**Written request:**
Recast the lines from the start of the list through the line that has "Observed: 4.18" as a two-column CSV with the headers entry and reading. Give one row per entry, with its text under entry and its answer under reading, each in one quoted field with line breaks turned into spaces.

==== The data ====

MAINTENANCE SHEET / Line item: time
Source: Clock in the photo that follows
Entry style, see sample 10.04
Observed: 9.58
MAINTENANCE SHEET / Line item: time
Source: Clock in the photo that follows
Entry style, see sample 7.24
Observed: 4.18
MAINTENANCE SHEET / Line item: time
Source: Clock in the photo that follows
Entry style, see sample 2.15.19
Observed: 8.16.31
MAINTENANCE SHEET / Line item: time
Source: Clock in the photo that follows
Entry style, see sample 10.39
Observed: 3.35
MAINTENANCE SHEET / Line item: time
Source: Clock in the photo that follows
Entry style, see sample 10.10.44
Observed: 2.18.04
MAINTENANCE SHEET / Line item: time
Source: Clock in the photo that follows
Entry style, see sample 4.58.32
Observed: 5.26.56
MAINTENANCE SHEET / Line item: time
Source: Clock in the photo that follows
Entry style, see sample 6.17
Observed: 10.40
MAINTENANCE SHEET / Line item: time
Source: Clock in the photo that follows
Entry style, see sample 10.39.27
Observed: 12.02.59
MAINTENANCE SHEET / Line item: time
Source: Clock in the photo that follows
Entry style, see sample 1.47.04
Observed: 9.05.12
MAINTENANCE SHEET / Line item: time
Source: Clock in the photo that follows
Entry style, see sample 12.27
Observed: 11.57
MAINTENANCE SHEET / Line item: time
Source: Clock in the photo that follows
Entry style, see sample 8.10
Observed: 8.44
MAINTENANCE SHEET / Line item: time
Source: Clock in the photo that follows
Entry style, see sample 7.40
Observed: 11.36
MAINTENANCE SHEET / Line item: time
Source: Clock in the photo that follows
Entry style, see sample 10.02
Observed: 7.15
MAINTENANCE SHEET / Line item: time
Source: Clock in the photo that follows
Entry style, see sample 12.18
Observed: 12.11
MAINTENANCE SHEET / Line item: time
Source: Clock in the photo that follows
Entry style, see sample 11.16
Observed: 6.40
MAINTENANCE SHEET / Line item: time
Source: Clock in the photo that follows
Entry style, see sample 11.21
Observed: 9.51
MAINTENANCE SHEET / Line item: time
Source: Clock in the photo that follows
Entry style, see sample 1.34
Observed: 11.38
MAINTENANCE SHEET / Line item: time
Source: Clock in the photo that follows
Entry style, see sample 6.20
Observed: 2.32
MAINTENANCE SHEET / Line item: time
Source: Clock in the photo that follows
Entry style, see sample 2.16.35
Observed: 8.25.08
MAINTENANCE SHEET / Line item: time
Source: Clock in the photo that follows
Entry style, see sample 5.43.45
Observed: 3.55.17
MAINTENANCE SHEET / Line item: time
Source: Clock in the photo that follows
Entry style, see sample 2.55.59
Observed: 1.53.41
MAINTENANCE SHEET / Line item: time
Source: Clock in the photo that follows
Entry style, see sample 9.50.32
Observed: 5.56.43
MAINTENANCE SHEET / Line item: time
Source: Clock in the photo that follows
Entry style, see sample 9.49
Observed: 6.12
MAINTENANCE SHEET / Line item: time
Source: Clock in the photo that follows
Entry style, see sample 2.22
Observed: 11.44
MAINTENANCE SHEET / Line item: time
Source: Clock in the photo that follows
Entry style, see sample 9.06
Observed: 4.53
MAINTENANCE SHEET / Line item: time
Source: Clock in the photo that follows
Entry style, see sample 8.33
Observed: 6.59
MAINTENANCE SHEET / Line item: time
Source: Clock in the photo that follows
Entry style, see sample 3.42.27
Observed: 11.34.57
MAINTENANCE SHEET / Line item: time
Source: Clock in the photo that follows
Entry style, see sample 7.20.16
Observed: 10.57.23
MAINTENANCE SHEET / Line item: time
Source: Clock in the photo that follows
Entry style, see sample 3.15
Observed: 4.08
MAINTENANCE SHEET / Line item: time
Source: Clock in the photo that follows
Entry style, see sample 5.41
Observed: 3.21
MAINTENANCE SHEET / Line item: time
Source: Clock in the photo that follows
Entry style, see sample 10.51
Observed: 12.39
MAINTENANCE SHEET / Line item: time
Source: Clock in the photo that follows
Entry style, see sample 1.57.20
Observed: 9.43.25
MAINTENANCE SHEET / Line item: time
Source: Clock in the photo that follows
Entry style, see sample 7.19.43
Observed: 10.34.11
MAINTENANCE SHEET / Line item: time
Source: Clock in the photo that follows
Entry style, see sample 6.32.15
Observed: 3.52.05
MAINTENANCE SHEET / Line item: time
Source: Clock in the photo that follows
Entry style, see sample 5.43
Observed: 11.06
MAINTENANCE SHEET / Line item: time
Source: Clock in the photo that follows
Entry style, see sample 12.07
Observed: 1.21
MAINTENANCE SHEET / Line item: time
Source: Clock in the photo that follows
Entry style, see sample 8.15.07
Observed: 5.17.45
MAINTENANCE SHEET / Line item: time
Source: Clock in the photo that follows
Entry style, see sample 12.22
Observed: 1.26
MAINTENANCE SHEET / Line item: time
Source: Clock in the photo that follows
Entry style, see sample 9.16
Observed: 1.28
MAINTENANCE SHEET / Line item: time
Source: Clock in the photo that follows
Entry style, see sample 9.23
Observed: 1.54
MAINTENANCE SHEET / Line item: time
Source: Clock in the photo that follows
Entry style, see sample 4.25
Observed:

====

**Written response:**
entry,reading
"MAINTENANCE SHEET / Line item: time Source: Clock in the photo that follows Entry style, see sample 10.04 Observed:","9.58"
"MAINTENANCE SHEET / Line item: time Source: Clock in the photo that follows Entry style, see sample 7.24 Observed:","4.18"